Gums, hard varnish-like deposits are known to contain sulfur, HC's, oxygen, and sometimes nitrogen. Thus, to ensure that turbo-fuels do not react in this way, strict control is maintained on total sulfur and mercaptan sulfur (considered pro-oxidants), as well as on the thermal stability and the gum content.

Oxygen, although not limited by specs., is controlled by an acidity test, when present as naphthenic acids or phenols.

All oxidative processes with oxygen have a common reaction pattern attributable to the diradical status of oxygen.
An oxygen molecule as found in air has two unpaired electrons qualifying it as a diradical. Diradical oxygen removes the most susceptible hydrogen from the HC for example, secondary or tertiary hydrogens, leading to the formation of hydroperoxides. These hydroperoxides are unstable and quickly degrade forming mixtures that tend to polymerize and serve as sludge precursors.

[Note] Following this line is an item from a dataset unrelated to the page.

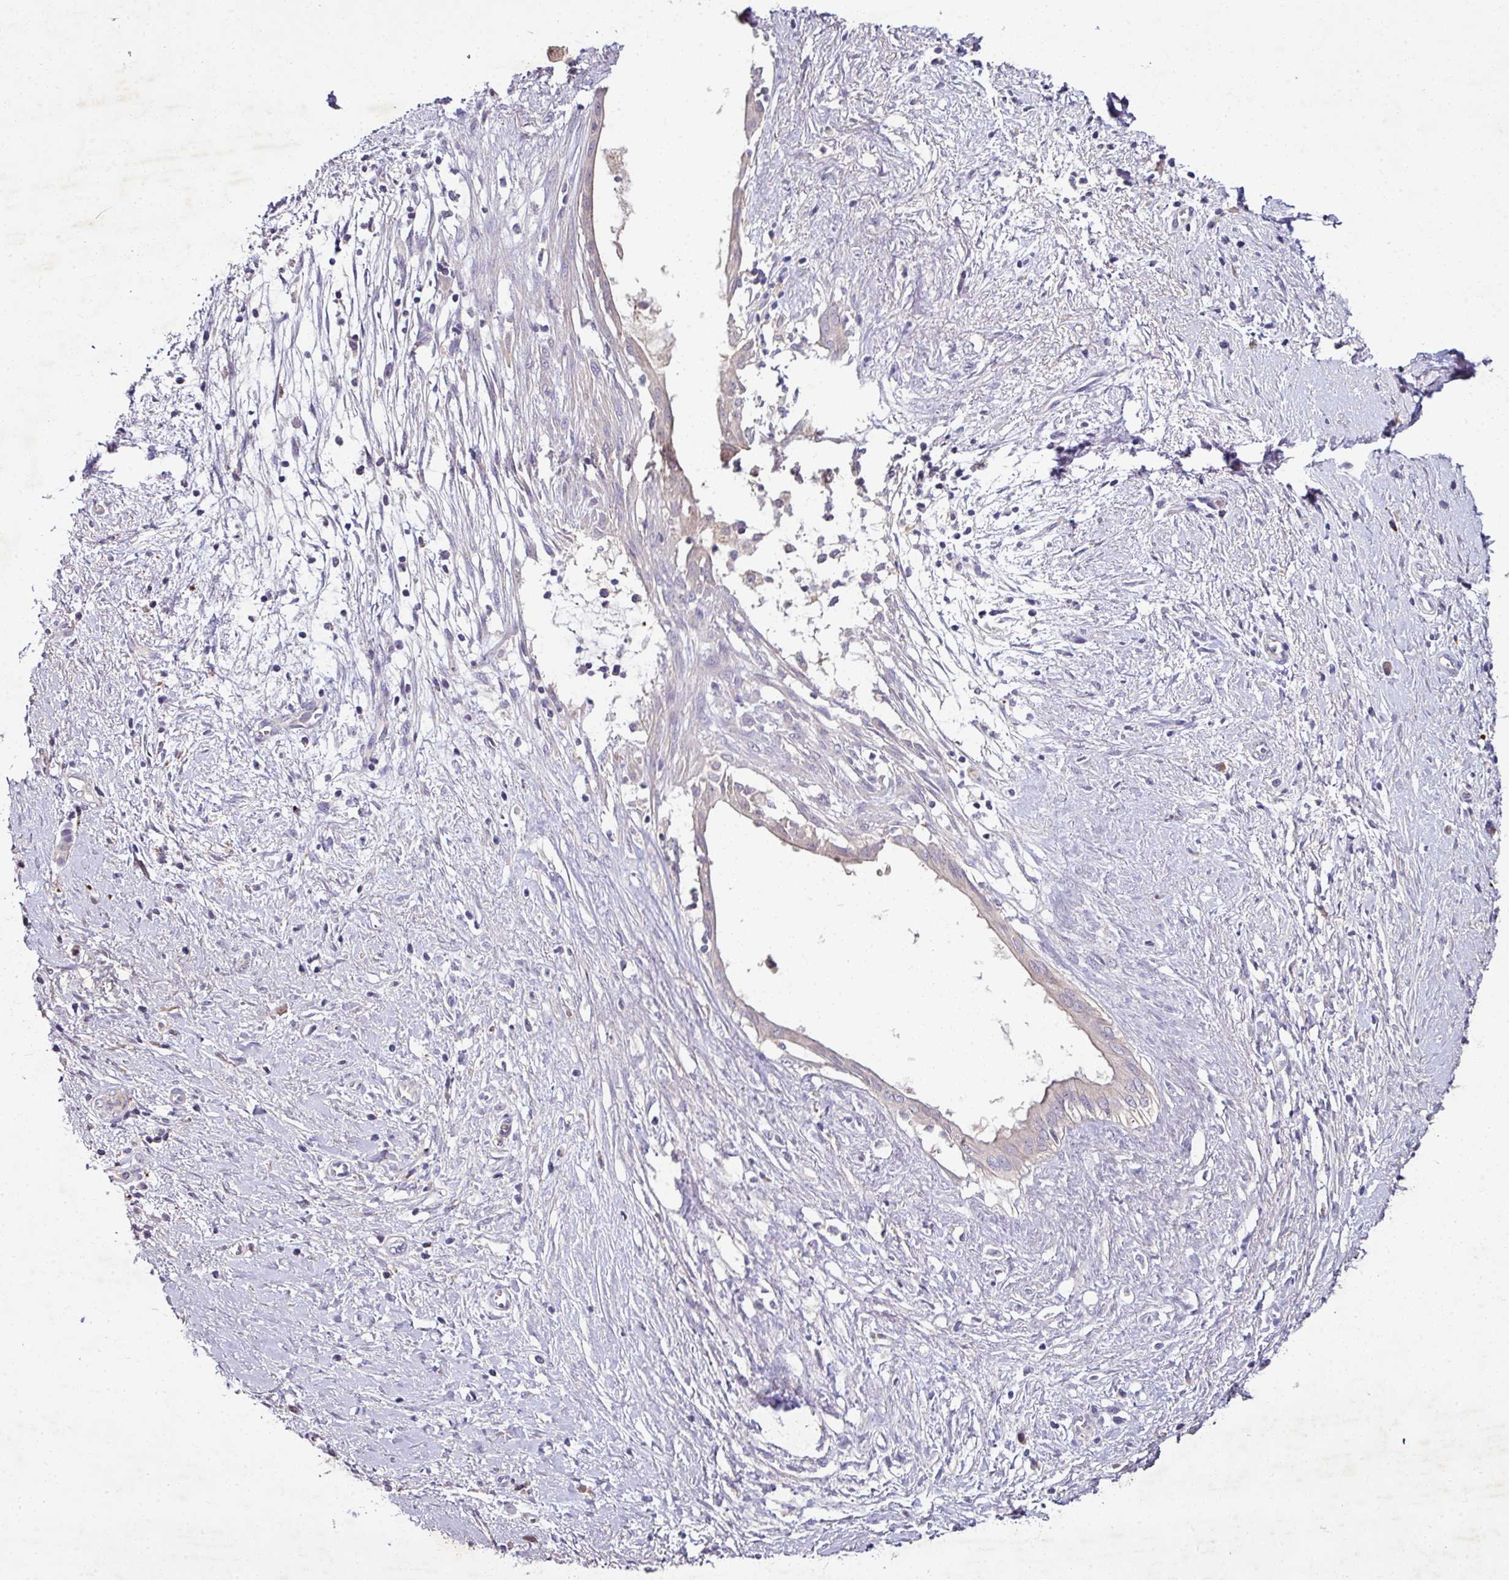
{"staining": {"intensity": "negative", "quantity": "none", "location": "none"}, "tissue": "pancreatic cancer", "cell_type": "Tumor cells", "image_type": "cancer", "snomed": [{"axis": "morphology", "description": "Adenocarcinoma, NOS"}, {"axis": "topography", "description": "Pancreas"}], "caption": "Tumor cells are negative for brown protein staining in pancreatic cancer (adenocarcinoma). (DAB (3,3'-diaminobenzidine) immunohistochemistry (IHC), high magnification).", "gene": "AEBP2", "patient": {"sex": "male", "age": 50}}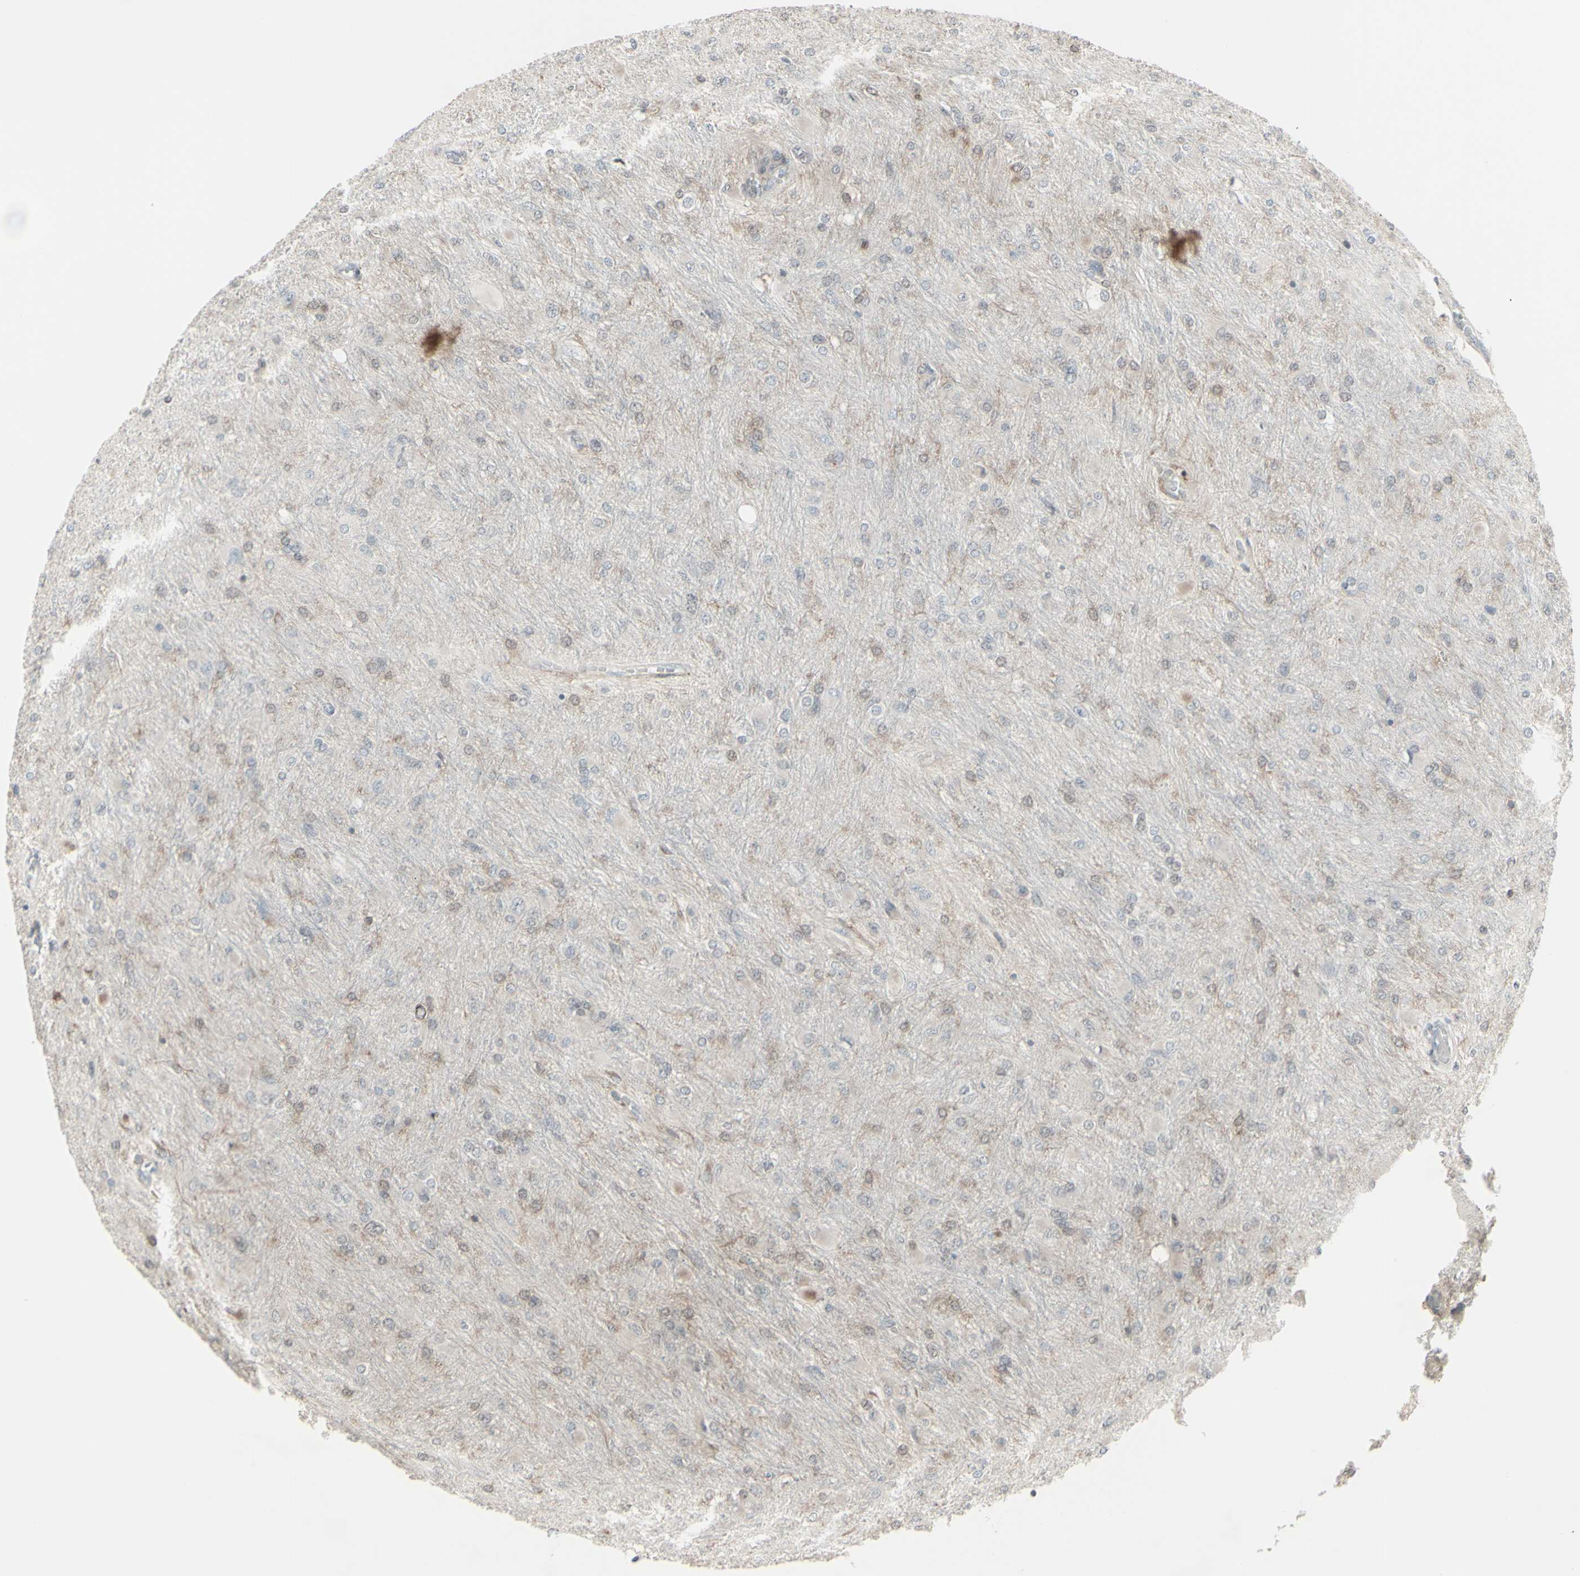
{"staining": {"intensity": "weak", "quantity": "<25%", "location": "cytoplasmic/membranous"}, "tissue": "glioma", "cell_type": "Tumor cells", "image_type": "cancer", "snomed": [{"axis": "morphology", "description": "Glioma, malignant, High grade"}, {"axis": "topography", "description": "Cerebral cortex"}], "caption": "This is an immunohistochemistry (IHC) image of glioma. There is no expression in tumor cells.", "gene": "CD33", "patient": {"sex": "female", "age": 36}}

As for many other free radical reactions (no politics meant), autoxidation consists of distinct stages: a. initiation, slow, with partial pressures of oxygen greater than 50 torr and in the presence of traces of transition metals as catalysts; b. propagation and chain branching, quicker, with the formation of more HC radicals; c. termination, by the formation of a polymer by two reacting HC radicals; sometimes followed by d. decomposition, by which peroxides are susceptible to decomposition beginning a new polymerization cycle.

The most oxidation-susceptible HC's are the diolefins. The series drops in susceptibility as follows: diolefins[→]olefins[→]side chains of aromatic compounds[→]ethers[→]aldehydes[→]ketones[→]paraffins.

Antioxidants and a variety of other additives are presently being used in ATF "formulations".

 

[25362]

BTW, one must be careful when using the ATF acronym. It is also frequently used to designate automatic transmission fluids.